Hati jenis ini adalah hati yang jika diseru kepada jalan Allah, maka seruan itu tidaklah berfaidah sedikitpun, karena Allah Subhanahu wa Ta'ala telah menutup hati mereka. Allah Subhanahu wa Ta'ala berfirman (yang artinya); “Dan diantara mereka ada orang yang mendengar (bacaanmu), padahal kami telah meletakkan tutup di atas hati mereka sehingga mereka tidak memahaminya) dan kami letakkan sumbatan di telinganya dan jikalaupun mereka melihat segala tanda kebenaran mereka tetap tidak mau beriman kepadanya. Sehingga apabila mereka datang kepadamu untuk membantahmu, orang-orang kafir itu berkata; 'al-Qur'an itu tidak lain hanyalah dongengan orang-orang dahulu.'” (QS. al-An'am [6] : 25)

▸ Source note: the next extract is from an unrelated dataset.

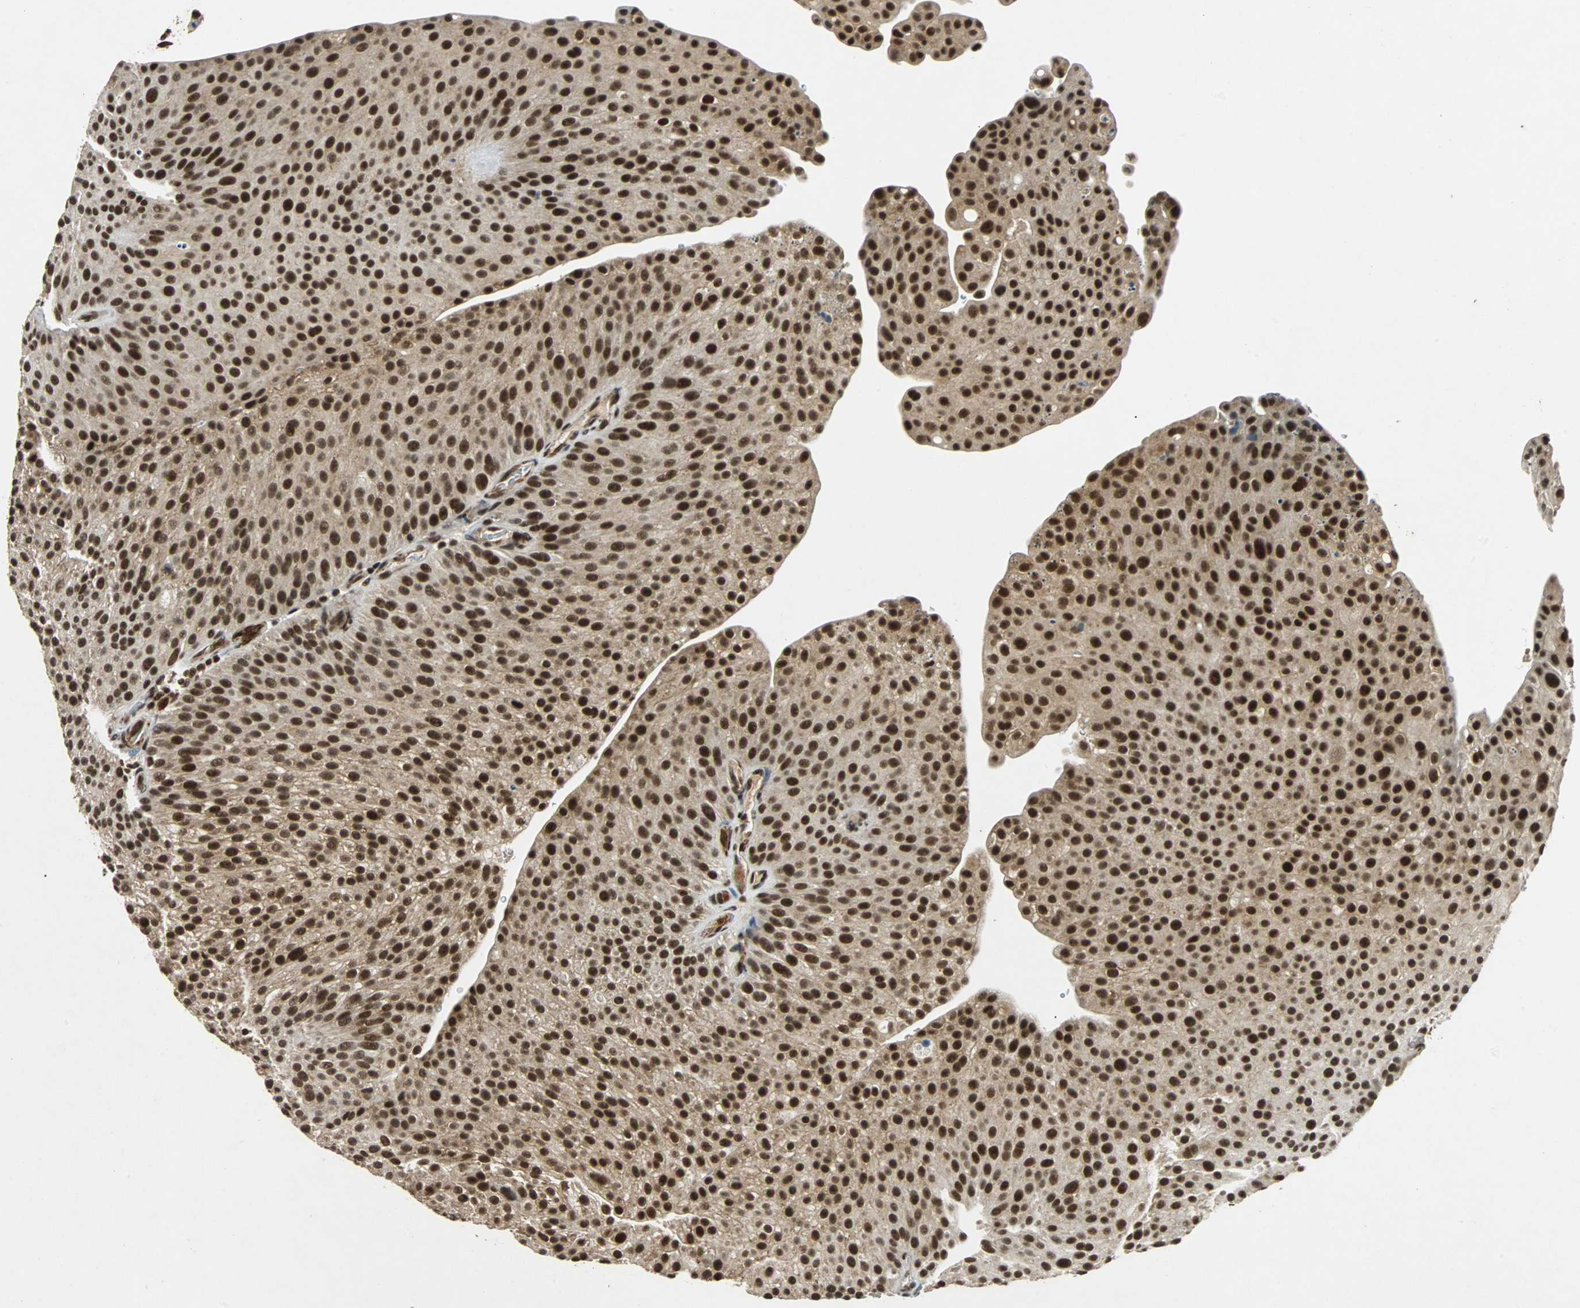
{"staining": {"intensity": "strong", "quantity": ">75%", "location": "nuclear"}, "tissue": "urothelial cancer", "cell_type": "Tumor cells", "image_type": "cancer", "snomed": [{"axis": "morphology", "description": "Urothelial carcinoma, Low grade"}, {"axis": "topography", "description": "Smooth muscle"}, {"axis": "topography", "description": "Urinary bladder"}], "caption": "Immunohistochemistry of human urothelial carcinoma (low-grade) shows high levels of strong nuclear expression in about >75% of tumor cells. (DAB IHC with brightfield microscopy, high magnification).", "gene": "TAF5", "patient": {"sex": "male", "age": 60}}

Ayat ini menunjukkan, bahwa ada manusia yang tidak mempergunakan hatinya untuk memahami ayat-ayat Allah Subhanahu wa Ta'ala, dan tidak mempergunakan telinganya untuk mendengar perintah-perintah Allah Subhanahu wa Ta'ala. Juga tidak mau melihat kebenaran yang telah disampaikan. Seperti difirmankan oleh Allah Subhanahu wa Ta'ala (yang artinya); “(Mereka berkata;) Hati kami tertutup dari ajakan yang kamu serukan kepada kami, dalam telinga kami ada sumbatan, dan diantara kami dan kamu ada dinding, maka bekerjalah kamu, sesungguhnya kami bekerja pula.” (QS. Fushilat [41] : 5)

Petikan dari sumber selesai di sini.